The factorial of a number is a fundamental concept in mathematics often denoted by an exclamation mark \(n!\).
Factorials are particularly useful in permutations, combinations, and probability calculations, among many other mathematical areas.
Here's how it works:

• The factorial of a positive integer \(n\) is the product of all positive integers less than or equal to \(n\).
• For example, \(5! = 5 \times 4 \times 3 \times 2 \times 1 = 120\).
• The factorial of 0 is defined to be 1, i.e., \(0! = 1\).

In the exercise problem, we calculated \(2!\). This means we multiply every positive integer up to 2, which is \(2 \times 1 = 2\). So the factorial is a simple way of multiplying sequences of descending numbers.

Subtraction is one of the basic operations of arithmetic that involves finding the difference between numbers. When you subtract, you are essentially removing some quantity from another.
Key points about subtraction:

• It is the inverse of addition.
• The notation is straightforward: the symbol \(-\) is used, as in \(a - b\), which means subtract \(b\) from \(a\).
• In subtraction, \(4 - 2 = 2\) indicates that if you take 2 away from 4, you are left with 2.

Consider subtraction as taking steps backwards on a number line, where each step represents removing one unit from the total. In this exercise, subtraction had to be performed first since it was inside parentheses.

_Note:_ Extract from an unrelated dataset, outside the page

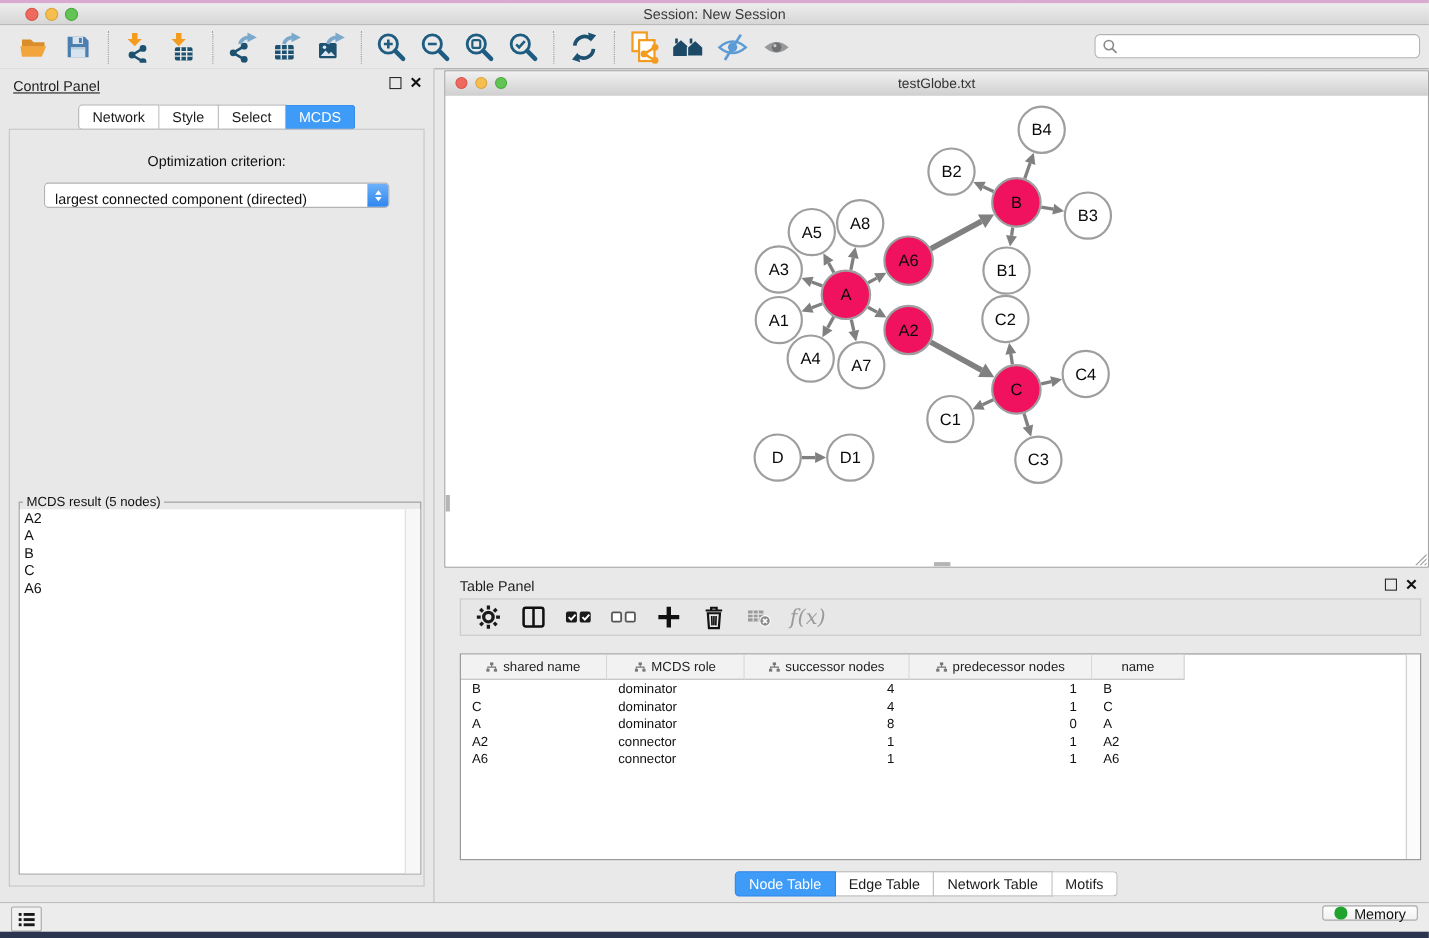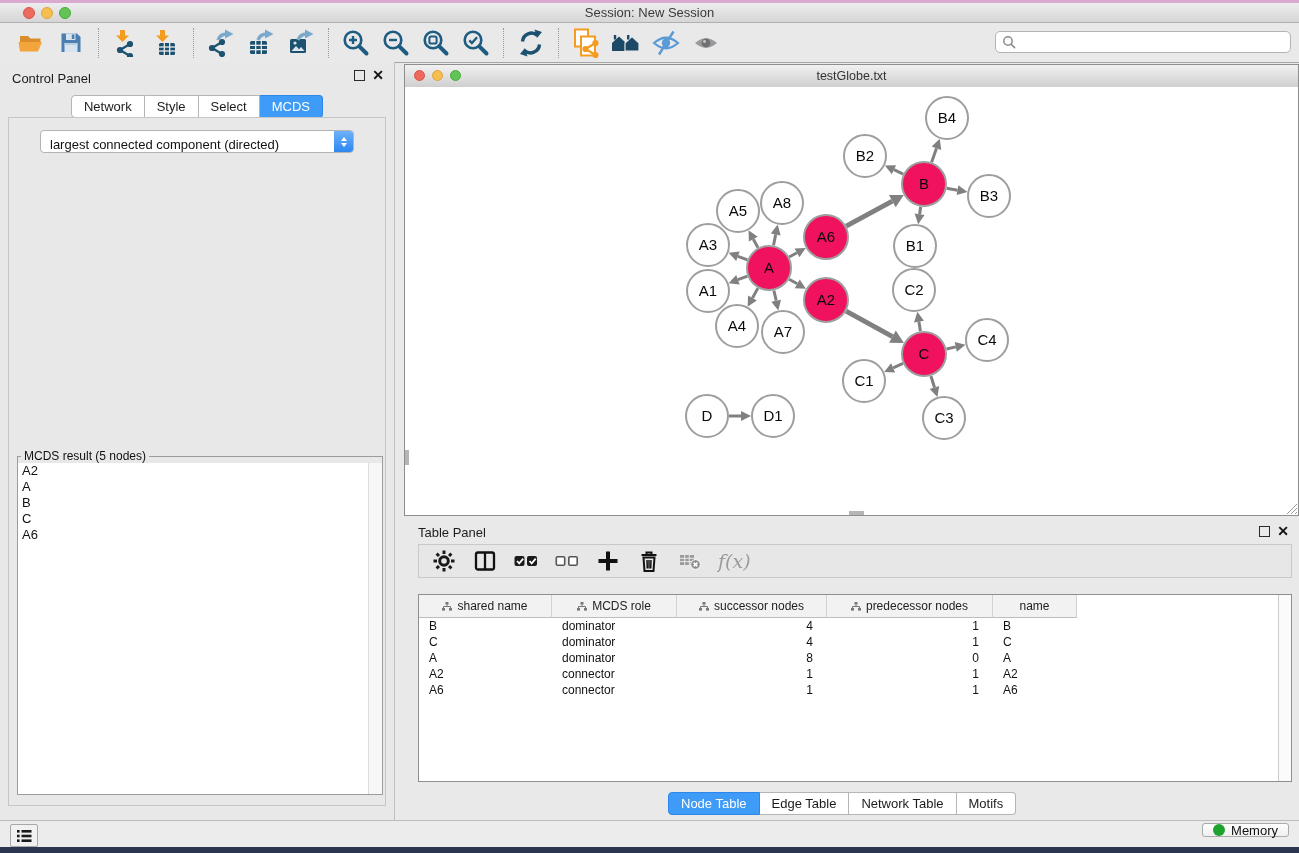"Control Panel" .cp-title { text-decoration: none -> underline }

Evaluating a mathematical expression involves several steps to simplify and find an answer systematically. The goal is to perform all operations within the correct order and achieve a final result.
Here are some helpful tips:

• Identify and perform operations inside parentheses first.
• Proceed with multiplications, divisions, and further operations as per the hierarchy of operations, often remembered by "PEMDAS" (Parentheses, Exponents, Multiplication and Division (left to right), Addition and Subtraction (left to right)).
• Ensure that each step simplifies the expression while maintaining the correct mathematical relationships.

In our exercise, the subtraction was inside the parentheses, which needed addressing first. Then, the simplification of \(2!\) proceeded straightforwardly, demonstrating how recognizing and applying operations in the correct sequence lead to the solution.

Arithmetic operations are the foundation of mathematical calculations, involving addition, subtraction, multiplication, and division. Mastering these allows you to manipulate numbers easily and handle more complex mathematical problems.
Let's break them down:

• Additions are about combining values.
• Subtractions find differences between values.
• Multiplications are about repeated additions.
• Divisions distribute a number into equal parts.

Understanding the interplay of these operations is crucial, especially when expressions involve multiple operations requiring careful attention to the order of execution.
For example, the expression \( (4-2)!\) involves subtraction followed by multiplication for the factorial calculation, which illustrates the necessity of handling different operations with precision to reach an accurate outcome.